For a particular event or seasonal program, Arnett considers all of the item and price executions that have to be produced, and plans and schedules them as one campaign, even though it may stretch out over several weeks.

By doing that, there are cost-efficiencies in terms of building sets, in the way the commercials are shot, and in the way the production is contracted out.

Arnett says Canadian Tire’s advertising has reflected the broad marketing strategies of the business, and will continue to do that with a blend of rational and emotional communication.

‘Our job is to put the very best possible face on the marketing strategies that we put together and develop them in the context of what’s happening competitively. Changing customer needs, trends in the business – all those issues determine the broad marketing strategy,’ he says.
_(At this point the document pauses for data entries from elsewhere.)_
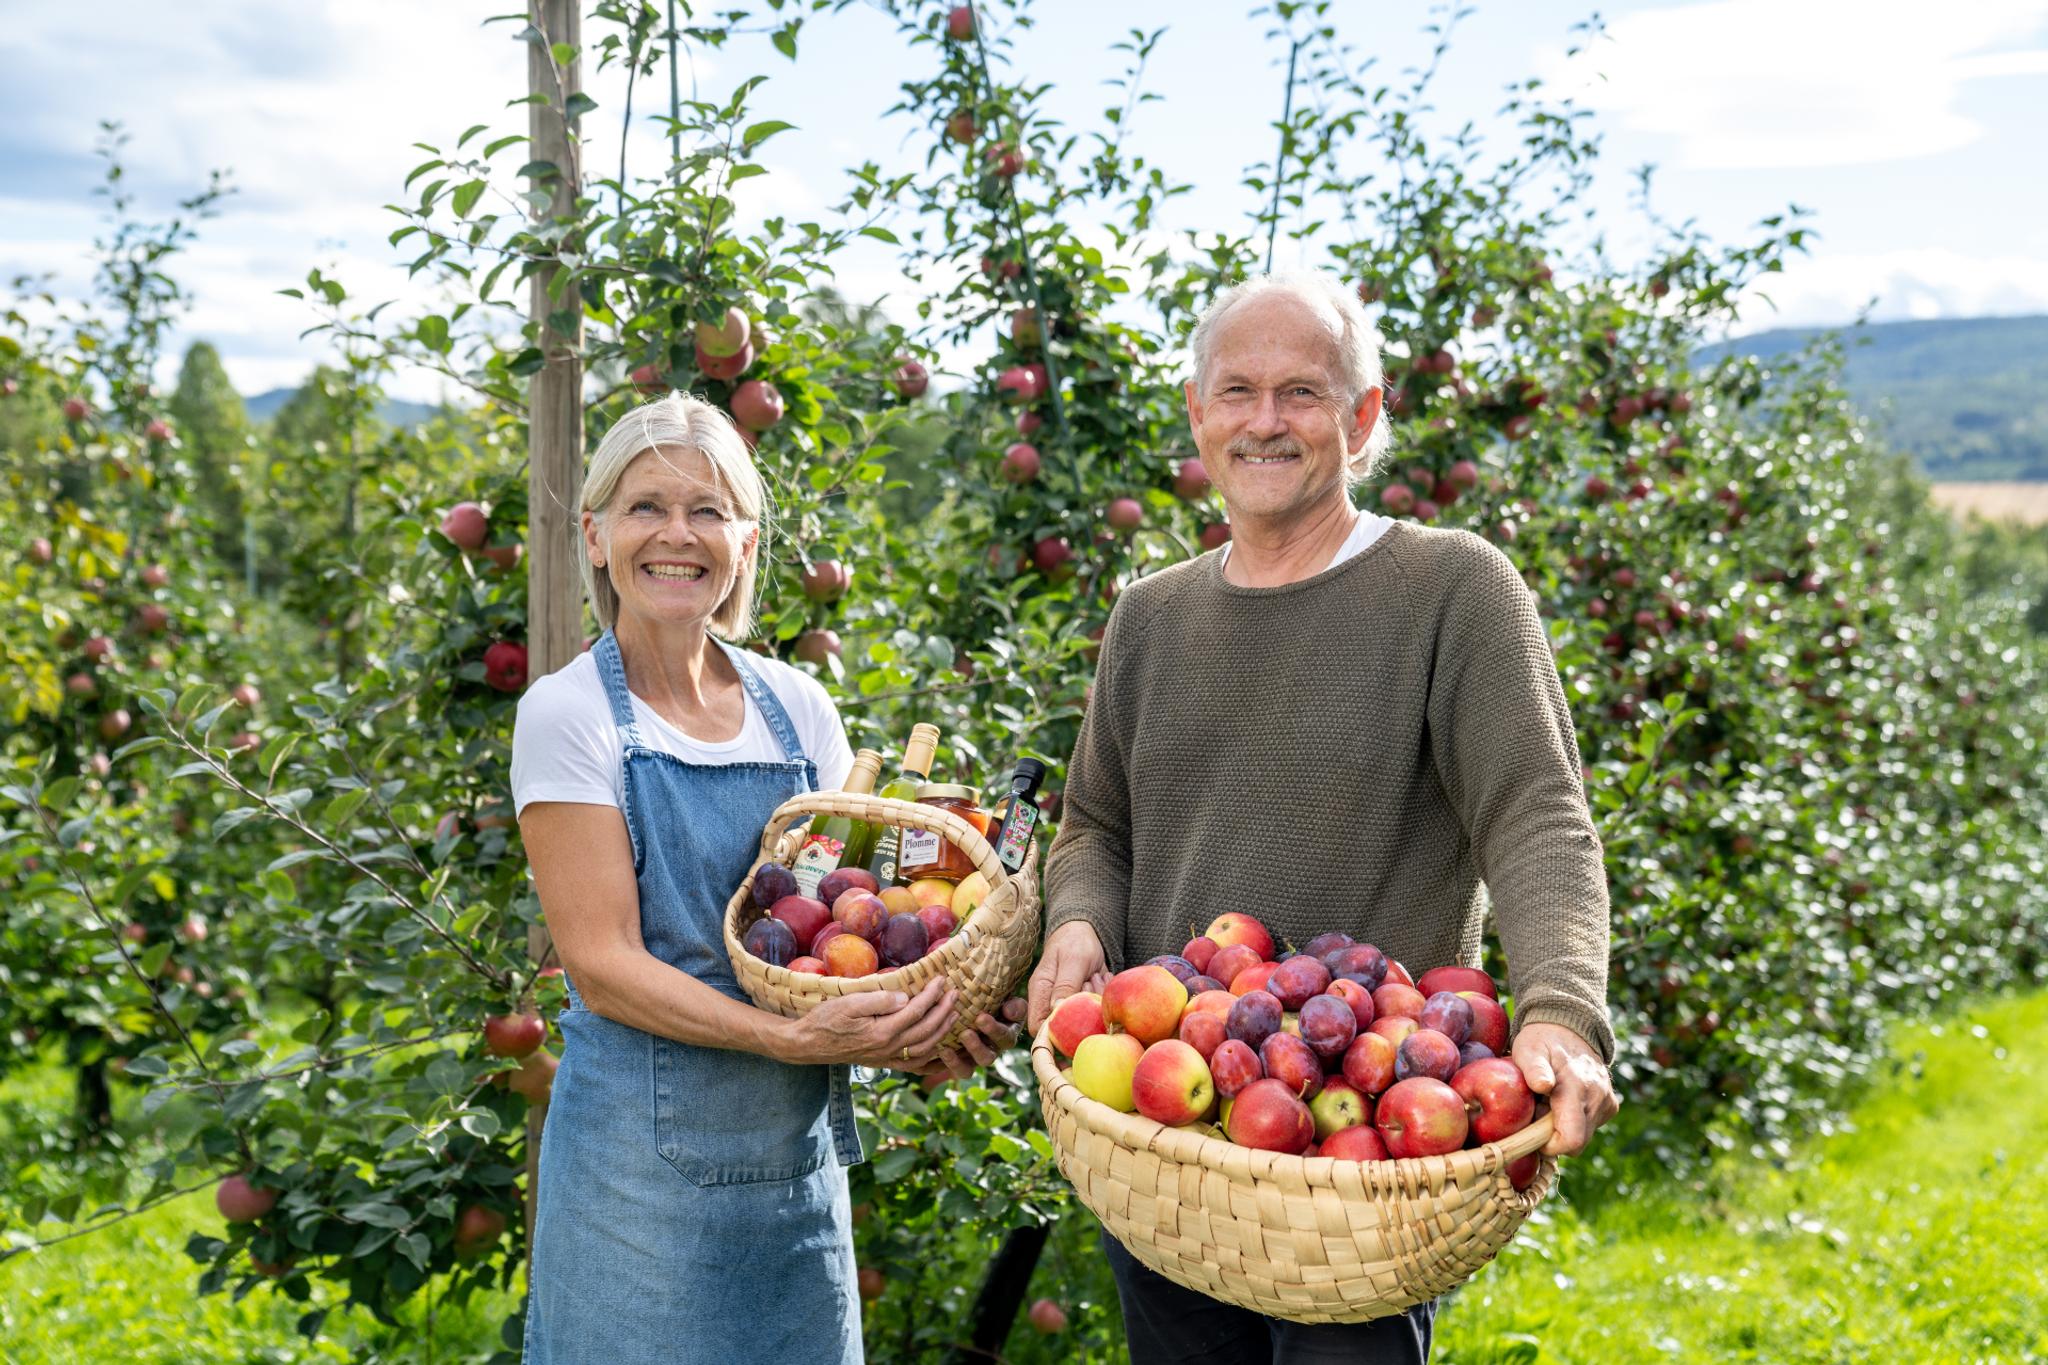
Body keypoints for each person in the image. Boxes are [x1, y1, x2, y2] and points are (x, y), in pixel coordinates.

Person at [1025, 271, 1620, 1364]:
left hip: (1362, 1134)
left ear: (1362, 416)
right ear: (1196, 414)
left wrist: (1561, 1011)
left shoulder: (1452, 589)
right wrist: (1078, 927)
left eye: (1299, 392)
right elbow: (1095, 826)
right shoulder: (1149, 616)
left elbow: (1536, 818)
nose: (1263, 421)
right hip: (1173, 1130)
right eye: (1235, 392)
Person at [513, 393, 961, 1363]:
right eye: (645, 507)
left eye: (708, 510)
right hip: (632, 1192)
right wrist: (789, 1038)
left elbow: (858, 928)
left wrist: (936, 1027)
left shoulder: (797, 709)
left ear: (746, 544)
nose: (677, 534)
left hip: (789, 1183)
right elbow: (601, 966)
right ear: (593, 535)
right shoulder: (568, 715)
‘Certainly we stay in tune with what’s happening with the customer base, and we’re aware of what the demographic shifts are.

‘It’s less an issue with Canadian Tire, not that we’re ignoring it, but the kind of hammer that you choose to buy doesn’t change much as you get older, or with your ethnic background.

‘Warm fuzzy stuff like ‘The Bike Story’ – you can’t rely on your track record. You’ve got to continue to be relevant to customers.

‘It’s great to have a history of people growing up with Canadian Tire, and we remind them of that from time to time,’ Arnett says. ‘But you can’t rely only on that.

‘As customers change, concerns with having a shopping trip they can rely on, every trip satisfying, right product, right price, right place, it’s basics,’ he says.